Spanish television presenter

Aitor Albizua Meabe (born 8 January 1992) is a Spanish journalist and television presenter of Basque descent.

==Biography==
Raised in his native town of Arrigorriaga in Bilbao metropolitan area, Albizua graduated in journalism at the Complutense University of Madrid. He began his professional career as an intern at Cadena SER, where he would spend eight years working in shows like Hora 25 and De buenas a primeras. Albizua later joined Basque media group EITB, where he hosted television programs like the magazine show Nos echamos a la calle and the quiz show Lingo, and conducted the 2021–2022 New Year's Eve special alongside Ane Ibarzabal. During his time in ETB, he also collaborated with Àngels Barceló at Cadena SER.
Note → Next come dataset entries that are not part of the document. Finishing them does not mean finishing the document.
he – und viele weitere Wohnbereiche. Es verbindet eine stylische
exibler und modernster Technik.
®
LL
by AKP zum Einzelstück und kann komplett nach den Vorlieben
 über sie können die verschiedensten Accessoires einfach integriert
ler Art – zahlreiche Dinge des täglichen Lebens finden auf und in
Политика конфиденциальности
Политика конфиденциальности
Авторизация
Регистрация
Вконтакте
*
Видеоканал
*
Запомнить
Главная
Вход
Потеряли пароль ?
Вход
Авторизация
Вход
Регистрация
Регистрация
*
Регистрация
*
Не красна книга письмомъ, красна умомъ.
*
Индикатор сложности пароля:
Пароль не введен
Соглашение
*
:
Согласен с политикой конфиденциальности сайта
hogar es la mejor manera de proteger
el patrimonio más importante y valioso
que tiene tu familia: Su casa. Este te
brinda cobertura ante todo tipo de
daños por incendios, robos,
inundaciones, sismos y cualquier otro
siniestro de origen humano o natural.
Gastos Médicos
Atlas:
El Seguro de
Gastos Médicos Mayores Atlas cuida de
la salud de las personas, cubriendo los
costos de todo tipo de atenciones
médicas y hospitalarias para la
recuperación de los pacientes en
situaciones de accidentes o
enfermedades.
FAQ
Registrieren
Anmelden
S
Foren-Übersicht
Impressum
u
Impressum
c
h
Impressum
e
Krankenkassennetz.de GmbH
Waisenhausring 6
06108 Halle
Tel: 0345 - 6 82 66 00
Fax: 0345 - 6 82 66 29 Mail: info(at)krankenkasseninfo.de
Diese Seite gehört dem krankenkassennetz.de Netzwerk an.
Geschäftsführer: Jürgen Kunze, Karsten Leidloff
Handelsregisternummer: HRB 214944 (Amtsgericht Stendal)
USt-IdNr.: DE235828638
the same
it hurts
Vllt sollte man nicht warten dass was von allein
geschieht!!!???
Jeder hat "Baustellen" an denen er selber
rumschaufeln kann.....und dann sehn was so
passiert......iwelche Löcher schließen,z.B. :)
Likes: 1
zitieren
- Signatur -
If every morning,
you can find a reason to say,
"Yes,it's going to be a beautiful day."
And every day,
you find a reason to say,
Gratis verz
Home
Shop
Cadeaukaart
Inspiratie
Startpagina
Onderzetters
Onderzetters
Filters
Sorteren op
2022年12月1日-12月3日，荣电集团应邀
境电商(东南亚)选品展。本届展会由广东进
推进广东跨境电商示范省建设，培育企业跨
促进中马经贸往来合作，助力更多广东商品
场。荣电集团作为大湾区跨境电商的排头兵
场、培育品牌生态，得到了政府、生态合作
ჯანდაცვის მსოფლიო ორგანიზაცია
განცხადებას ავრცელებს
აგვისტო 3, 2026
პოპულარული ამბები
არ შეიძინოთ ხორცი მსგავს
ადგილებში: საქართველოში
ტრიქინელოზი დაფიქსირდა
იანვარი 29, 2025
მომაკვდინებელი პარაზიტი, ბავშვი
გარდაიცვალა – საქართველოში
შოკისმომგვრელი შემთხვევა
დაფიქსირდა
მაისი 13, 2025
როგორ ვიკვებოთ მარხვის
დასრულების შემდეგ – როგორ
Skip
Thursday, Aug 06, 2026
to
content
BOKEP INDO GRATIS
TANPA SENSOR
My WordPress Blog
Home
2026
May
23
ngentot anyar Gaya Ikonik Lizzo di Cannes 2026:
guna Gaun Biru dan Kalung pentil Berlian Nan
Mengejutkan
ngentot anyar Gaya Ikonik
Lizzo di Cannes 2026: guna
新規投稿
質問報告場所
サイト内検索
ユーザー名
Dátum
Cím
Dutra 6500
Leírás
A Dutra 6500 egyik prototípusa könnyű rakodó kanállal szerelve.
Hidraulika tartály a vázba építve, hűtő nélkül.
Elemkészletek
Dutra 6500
In 2022, Albizua was hired by Televisión Española (TVE) to host El comodín de La 1, the Spanish adaptation of the Turkish game show Joker. In January and February 2023, Albizua, alongside Miki Núñez, hosted La Noche del Benidorm Fest, the side show of the television song contest Benidorm Fest 2023. He would go on to host La noche del Benidorm for Benidorm Fest 2024 alongside Inés Hernand.

Since 2024, Albizua hosts the game show Cifras y letras, which returned to La 2. In 2025, he co-hosted daytime magazine show La familia de la tele.